Was macht ein gutes Bildungshaus für Sie aus?
Kopf: Als erstes natürlich die Liebe zum Menschen. Die Fähigkeit, Menschen ernst zu nehmen und gleichzeitig die Inhalte der Vorträge entsprechend und überzeugend rüberzubringen. Dafür benötigt man bodenständige Referenten, die den Inhalt ihrer Vorträge nicht nur predigen, sondern auch leben. Sie müssen wirklich etwas zu sagen haben und eine Sprache und eine Haltung haben, die Menschen motiviert, ihr Leben und ihre Verantwortung, manchmal von Grund auf, wiederzufinden und wahrzunehmen. Begegnen, bilden und bewegen ist unsere Devise. Begegnen heißt, dass eine wertschätzende Atmosphäre herrscht, bilden heißt, dass man etwas auch verlernen darf und sich auf Neues einlässt und bewegen heißt, dass auch tatsächlich etwas in Bewegung kommt. Bildung, die nur im elfenbeinernen Turm passiert, ist dramatisch. Ein gutes Bildungshaus hat, und das ist ein ganz wesentlicher Punkt, eine Auswirkung in der Gesellschaft.

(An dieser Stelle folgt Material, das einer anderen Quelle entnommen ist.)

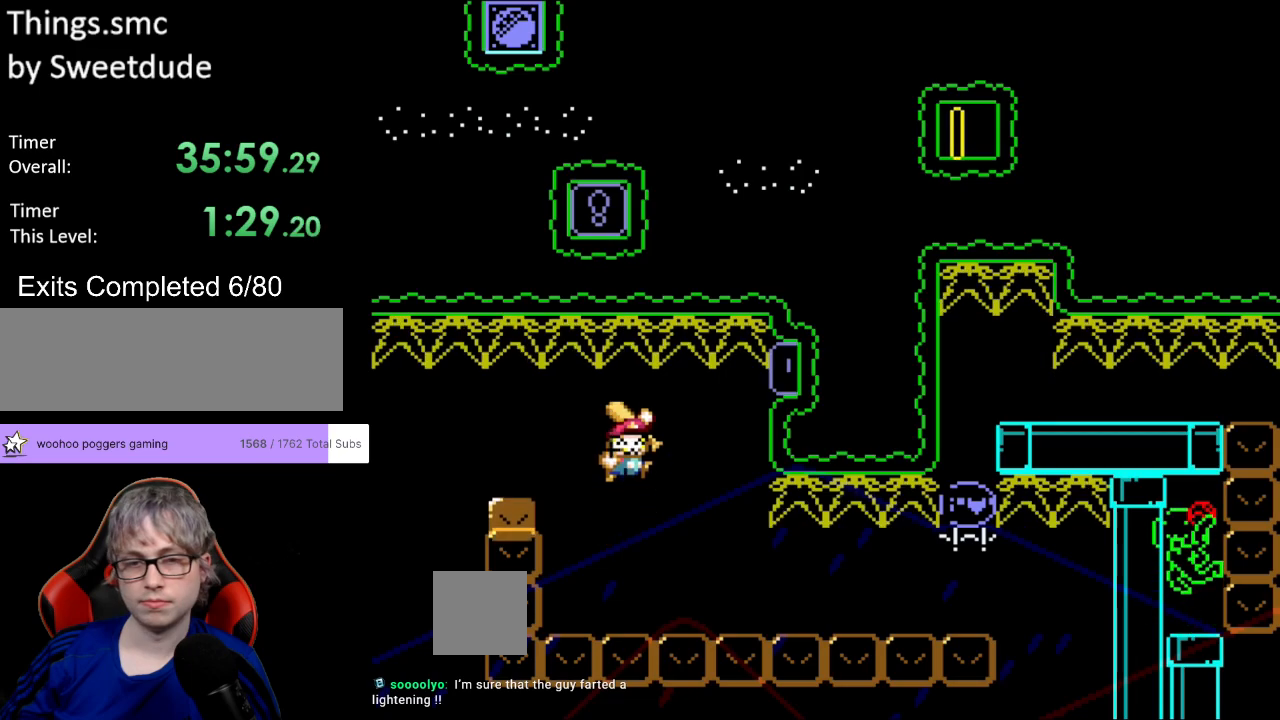
{"buttons": ["Y"], "events": [[17, "B", "up"], [117, "DPAD_RIGHT", "down"], [367, "DPAD_RIGHT", "up"], [367, "DPAD_UP", "down"], [383, "DPAD_LEFT", "down"], [400, "DPAD_UP", "up"], [500, "DPAD_LEFT", "up"]]}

Sie waren lange Religionslehrer. Hat Ihnen die Pädagogik bzw. die Erfahrungen mit den Schüler:innen auch in der Arbeit im Bildungshaus geholfen?

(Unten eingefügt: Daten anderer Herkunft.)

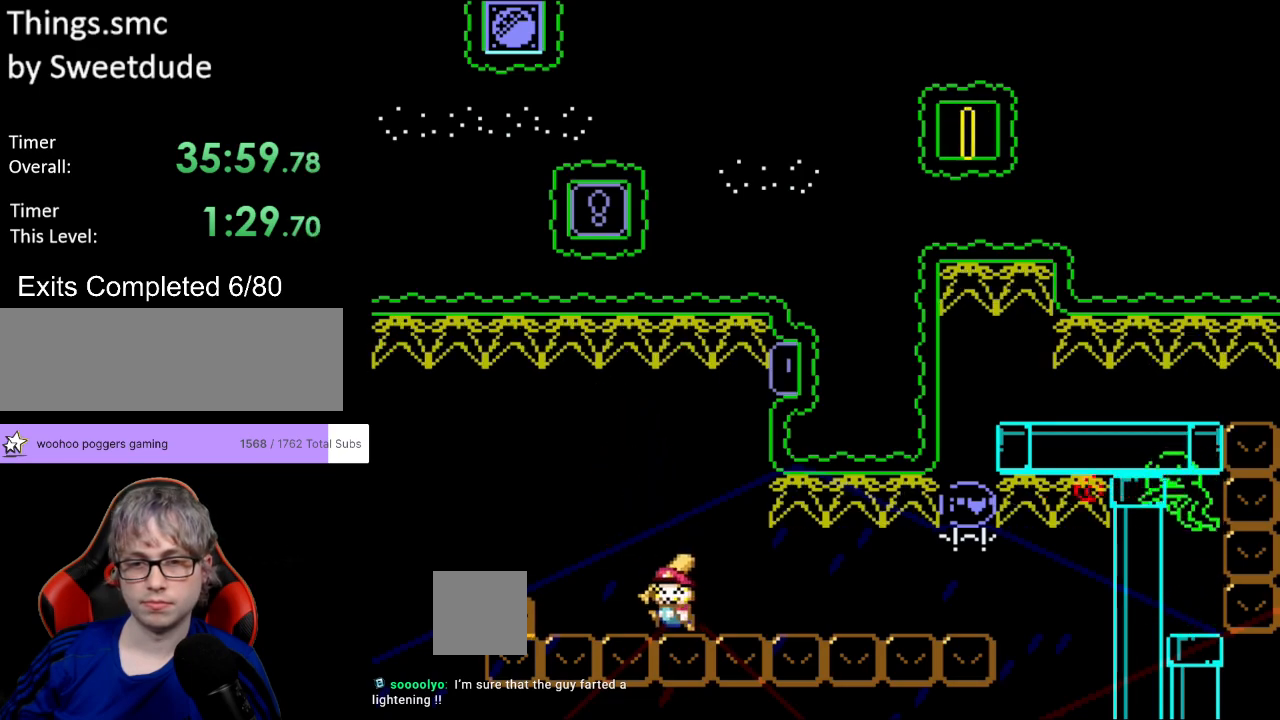
{"buttons": ["Y"], "events": [[100, "DPAD_RIGHT", "down"], [167, "DPAD_RIGHT", "up"]]}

Kopf: Der Kontakt zu jungen Menschen hat mir sehr geholfen. Dadurch hatte ich ein ideales Umfeld, um auch Veränderungen und Wandel annehmen zu können. Und umgekehrt glaube ich, aber da müssten wir meine Schüler:innen fragen, hat diese Welt aus dem Bildungshaus auch meine Art zu unterrichten verändert. Besonders Schwerpunkte wie Kontemplation, Spiritualität, Pflege von Angehörigen oder kulturelle Themenstellungen konnte ich durch meine Arbeit in Batschuns ganz anders beleuchten. Ich habe dies als überraschend gute und fruchtbare Kombination erlebt, zumal ich mir früher nie vorstellen hätte können, Lehrer zu werden.
Was war rückblickend für Sie eine große Herausforderung?

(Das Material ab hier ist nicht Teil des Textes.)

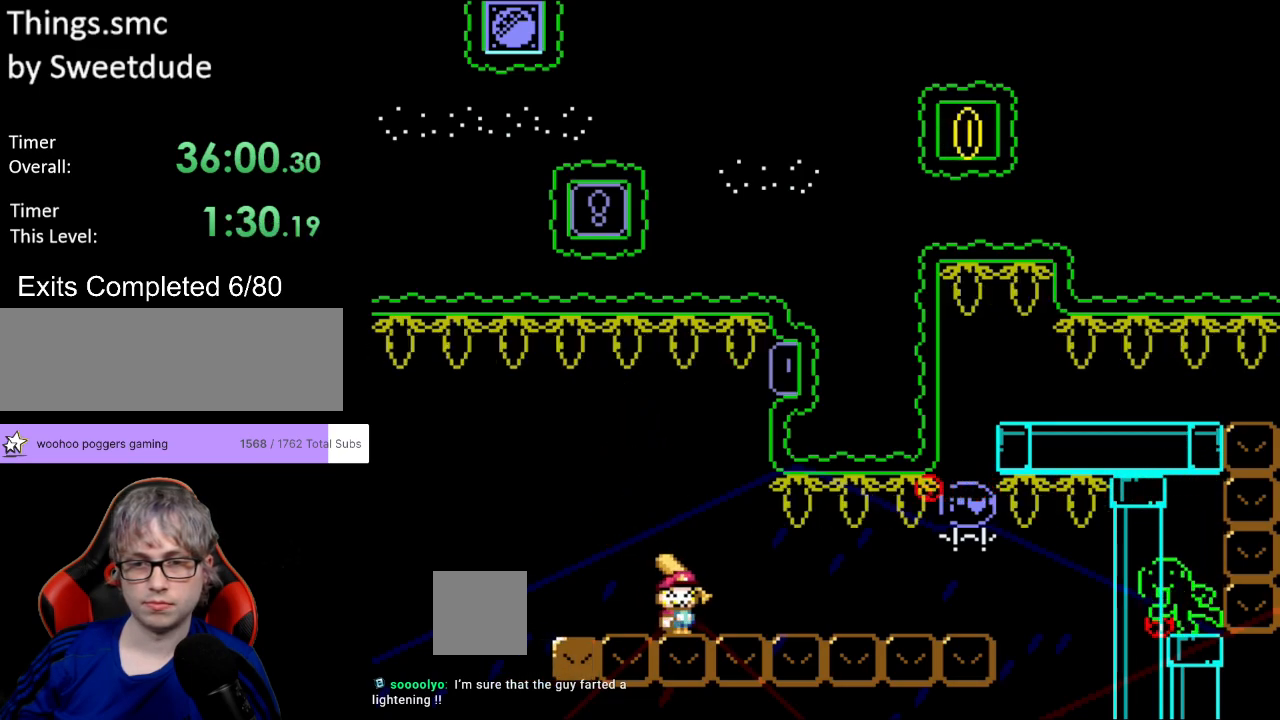
{"buttons": ["DPAD_RIGHT"], "events": [[217, "B", "down"], [300, "B", "up"], [417, "DPAD_RIGHT", "down"], [450, "Y", "up"]]}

Kopf: Die wirtschaftliche Sicherung des Hauses. Erwachsenenbildung ist nicht einfach, weder in der Ausführung noch in der Wirtschaftlichkeit. Hier bin ich dem Land Vorarlberg und der Diözese sehr dankbar, da sie uns immer wieder unterstützt haben. Auch freut es mich sehr, dass wir einen Förderverein gewonnen haben, bei dem sich viele Leute engagiert und einen wichtigen Beitrag mit einer freiwilligen Spende geleistet haben. Das war etwas Besonderes für mich. Jeden Tag, wenn ich die Kontoauszüge gesehen habe, war es ein Highlight für mich, diese Beiträge von den verschiedensten Menschen zu sehen. Sie haben das Fortbestehen der Erwachsenenbildung in Batschuns mit ihrer Spende möglich gemacht; dafür bin ich sehr dankbar. Dadurch war auch die dringend notwendige Sanierung des Hauses möglich.
Gibt es etwas, auf das Sie retrospektiv sehr stolz sind?
Kopf: (lacht) Stolz ist die falsche Kategorie für einen Christen. Für mich war und ist es eines vom Schönsten, wenn sich das Gesicht von einer Person verändert, nachdem sie bei uns war. Wir alle kommen aus unserem Alltag nur schwer heraus, umso schöner ist es, dass sich hier Menschen begegnen, die miteinander auch persönlich etwas zu tun haben. Dadurch gehen die Menschen oft und meist erlöster aus unserem Bildungshaus hinaus. Dies ist ein großes Privileg für mich an so einem Ort zu arbeiten. Auch freut es mich sehr, dass es uns gelungen ist, Mitarbeiter:innen zu gewinnen, die das Leben im Bildungshaus „erleben lassen“. Ich konnte mich auf das Team immer verlassen. Sie haben mit Freude gearbeitet und auch selbst Entwicklungen durch ihre Mitarbeit im Bildungshaus gemacht.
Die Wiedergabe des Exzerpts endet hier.